Connecting Indigenous Cultural Practices and Lynx Coding: Dr. Ruth Beatty and Colleagues Receive Grant

As part of a $3,000,000 CanCode grant awarded to TakingITGlobal, Dr. Ruth Beatty (Associate Professor, Orillia campus) and her Indigenous Knowledges and Mathematics research colleagues will receive $75,000 over the next 2.5 years to continue to explore connections among Indigenous cultural practices, mathematics, and Lynx coding.

Lynx is a text-based coding program available in many languages including Anishinaabe, Mi’kmaw, Kanien’kéha, and Oji-Cree. For this project, the research team will collaborate with community partners to continue to explore how incorporating coding can help us to further understand Anishinaabe and Métis ways of knowing mathematics that both align with, and are different from, a Western European conception of mathematics.

To date, they have used Lynx as a way to investigate the structure of loom beading, circular medallions, and Métis finger weaving.

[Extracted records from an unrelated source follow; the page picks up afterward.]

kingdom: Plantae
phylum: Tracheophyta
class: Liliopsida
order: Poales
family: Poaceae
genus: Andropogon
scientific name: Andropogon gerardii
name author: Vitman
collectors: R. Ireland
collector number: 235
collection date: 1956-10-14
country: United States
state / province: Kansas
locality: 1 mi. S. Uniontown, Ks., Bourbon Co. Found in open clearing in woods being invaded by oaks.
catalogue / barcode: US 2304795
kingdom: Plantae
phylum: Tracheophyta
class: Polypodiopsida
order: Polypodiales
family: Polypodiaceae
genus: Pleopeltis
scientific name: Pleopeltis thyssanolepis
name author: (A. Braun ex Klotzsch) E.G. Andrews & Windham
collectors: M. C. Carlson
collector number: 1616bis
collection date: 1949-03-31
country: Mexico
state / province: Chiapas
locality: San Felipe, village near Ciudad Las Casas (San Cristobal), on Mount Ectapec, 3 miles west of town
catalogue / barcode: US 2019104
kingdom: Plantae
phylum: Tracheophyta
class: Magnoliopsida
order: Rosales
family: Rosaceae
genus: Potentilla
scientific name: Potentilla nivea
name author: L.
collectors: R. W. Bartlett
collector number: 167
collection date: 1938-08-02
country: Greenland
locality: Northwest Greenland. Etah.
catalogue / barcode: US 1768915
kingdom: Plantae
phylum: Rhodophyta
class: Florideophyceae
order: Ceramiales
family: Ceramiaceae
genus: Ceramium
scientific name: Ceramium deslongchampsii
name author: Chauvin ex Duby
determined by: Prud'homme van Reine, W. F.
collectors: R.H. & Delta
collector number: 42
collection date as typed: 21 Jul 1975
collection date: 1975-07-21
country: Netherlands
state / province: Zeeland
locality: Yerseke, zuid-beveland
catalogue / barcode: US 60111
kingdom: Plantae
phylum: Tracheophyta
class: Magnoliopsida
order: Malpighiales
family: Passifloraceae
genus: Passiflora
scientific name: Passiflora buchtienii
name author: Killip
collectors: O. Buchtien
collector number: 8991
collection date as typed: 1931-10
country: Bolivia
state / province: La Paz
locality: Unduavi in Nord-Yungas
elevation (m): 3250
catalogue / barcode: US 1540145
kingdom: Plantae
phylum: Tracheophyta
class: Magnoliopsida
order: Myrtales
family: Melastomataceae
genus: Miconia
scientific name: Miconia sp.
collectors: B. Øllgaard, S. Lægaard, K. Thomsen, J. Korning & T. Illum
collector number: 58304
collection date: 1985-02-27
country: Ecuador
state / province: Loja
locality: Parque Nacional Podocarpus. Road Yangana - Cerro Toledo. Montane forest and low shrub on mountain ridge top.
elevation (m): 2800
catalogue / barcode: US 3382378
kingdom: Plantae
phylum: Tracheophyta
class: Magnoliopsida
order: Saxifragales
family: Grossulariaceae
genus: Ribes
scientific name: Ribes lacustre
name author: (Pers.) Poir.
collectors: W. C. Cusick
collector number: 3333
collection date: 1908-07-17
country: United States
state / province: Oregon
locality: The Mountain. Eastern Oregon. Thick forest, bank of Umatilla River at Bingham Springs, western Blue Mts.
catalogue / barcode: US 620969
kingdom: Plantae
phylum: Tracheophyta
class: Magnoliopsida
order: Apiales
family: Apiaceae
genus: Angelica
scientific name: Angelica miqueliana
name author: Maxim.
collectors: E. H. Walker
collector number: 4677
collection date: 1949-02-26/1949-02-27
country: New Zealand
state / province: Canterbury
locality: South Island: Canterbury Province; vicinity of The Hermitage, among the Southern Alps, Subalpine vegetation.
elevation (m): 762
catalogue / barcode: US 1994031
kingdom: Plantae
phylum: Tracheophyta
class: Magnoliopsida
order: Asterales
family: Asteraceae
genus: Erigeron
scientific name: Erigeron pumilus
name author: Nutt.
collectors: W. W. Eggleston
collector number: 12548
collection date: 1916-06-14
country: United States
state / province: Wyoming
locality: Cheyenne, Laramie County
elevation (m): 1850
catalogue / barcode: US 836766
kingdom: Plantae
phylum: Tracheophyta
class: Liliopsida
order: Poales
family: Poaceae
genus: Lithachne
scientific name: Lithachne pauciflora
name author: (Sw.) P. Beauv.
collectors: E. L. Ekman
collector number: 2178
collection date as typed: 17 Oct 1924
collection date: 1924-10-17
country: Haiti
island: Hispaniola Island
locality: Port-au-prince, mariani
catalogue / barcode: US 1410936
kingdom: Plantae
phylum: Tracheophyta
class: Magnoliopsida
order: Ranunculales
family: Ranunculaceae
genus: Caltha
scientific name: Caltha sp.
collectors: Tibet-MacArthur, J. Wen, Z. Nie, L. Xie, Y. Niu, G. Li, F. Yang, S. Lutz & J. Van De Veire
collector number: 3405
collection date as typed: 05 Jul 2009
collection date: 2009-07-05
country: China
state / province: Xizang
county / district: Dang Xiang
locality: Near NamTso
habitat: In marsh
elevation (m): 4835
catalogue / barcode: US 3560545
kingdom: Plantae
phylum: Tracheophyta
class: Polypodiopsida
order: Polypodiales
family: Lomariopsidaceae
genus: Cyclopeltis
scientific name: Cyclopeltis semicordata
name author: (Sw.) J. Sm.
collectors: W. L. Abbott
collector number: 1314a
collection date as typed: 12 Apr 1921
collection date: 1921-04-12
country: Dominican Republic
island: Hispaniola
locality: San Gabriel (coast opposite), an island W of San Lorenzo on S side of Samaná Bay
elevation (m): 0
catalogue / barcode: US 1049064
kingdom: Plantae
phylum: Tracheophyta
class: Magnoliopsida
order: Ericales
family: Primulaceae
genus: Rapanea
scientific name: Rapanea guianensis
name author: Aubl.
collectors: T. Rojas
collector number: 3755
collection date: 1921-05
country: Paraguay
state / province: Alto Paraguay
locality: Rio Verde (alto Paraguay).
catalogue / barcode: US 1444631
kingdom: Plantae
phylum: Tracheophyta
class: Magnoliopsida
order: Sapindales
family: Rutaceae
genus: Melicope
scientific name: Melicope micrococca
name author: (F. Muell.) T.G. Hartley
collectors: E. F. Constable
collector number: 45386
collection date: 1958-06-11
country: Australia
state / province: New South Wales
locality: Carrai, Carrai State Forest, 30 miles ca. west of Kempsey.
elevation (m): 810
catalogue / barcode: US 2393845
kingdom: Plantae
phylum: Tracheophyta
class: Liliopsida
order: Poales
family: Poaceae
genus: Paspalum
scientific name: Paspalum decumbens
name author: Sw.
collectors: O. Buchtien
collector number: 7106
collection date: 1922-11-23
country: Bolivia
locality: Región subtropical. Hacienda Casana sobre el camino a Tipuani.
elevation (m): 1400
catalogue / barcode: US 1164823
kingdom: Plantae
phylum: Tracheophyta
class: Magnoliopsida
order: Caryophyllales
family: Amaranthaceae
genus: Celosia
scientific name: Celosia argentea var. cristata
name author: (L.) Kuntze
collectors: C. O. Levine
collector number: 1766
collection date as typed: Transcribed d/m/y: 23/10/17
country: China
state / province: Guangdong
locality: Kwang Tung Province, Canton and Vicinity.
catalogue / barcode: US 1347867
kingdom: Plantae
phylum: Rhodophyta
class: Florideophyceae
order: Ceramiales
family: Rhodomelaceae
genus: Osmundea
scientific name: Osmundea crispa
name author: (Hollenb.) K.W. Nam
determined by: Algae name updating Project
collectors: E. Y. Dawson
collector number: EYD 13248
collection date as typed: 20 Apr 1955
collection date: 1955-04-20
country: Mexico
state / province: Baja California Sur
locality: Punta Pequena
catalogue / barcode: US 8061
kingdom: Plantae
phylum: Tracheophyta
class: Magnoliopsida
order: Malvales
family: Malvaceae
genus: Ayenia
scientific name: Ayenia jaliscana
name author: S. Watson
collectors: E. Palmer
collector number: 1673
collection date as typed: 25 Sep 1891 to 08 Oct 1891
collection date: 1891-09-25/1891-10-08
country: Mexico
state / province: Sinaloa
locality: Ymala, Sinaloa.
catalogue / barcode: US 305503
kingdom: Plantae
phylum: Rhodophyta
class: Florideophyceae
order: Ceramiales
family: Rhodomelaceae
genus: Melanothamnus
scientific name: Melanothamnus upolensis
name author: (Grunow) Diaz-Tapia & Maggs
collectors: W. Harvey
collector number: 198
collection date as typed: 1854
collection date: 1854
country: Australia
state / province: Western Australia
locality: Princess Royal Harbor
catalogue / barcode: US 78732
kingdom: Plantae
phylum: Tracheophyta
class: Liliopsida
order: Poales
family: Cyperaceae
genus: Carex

The dynamic nature of the software affords students an opportunity to explore different mathematical concepts inherent in beadwork or weaving such as computational thinking, patterning and algebraic reasoning, proportional reasoning, and geometric transformations. The current project will extend these previous explorations, and also include other technologies such as birchbark basket making.